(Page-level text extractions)

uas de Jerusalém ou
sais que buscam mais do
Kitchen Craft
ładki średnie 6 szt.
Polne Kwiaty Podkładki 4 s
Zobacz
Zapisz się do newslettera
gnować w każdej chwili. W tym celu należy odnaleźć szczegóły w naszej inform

• **Work to be completed**:
Filter the listing and copy out each line containing the word "odnaleźć".

• **Expected answer**:
gnować w każdej chwili. W tym celu należy odnaleźć szczegóły w naszej inform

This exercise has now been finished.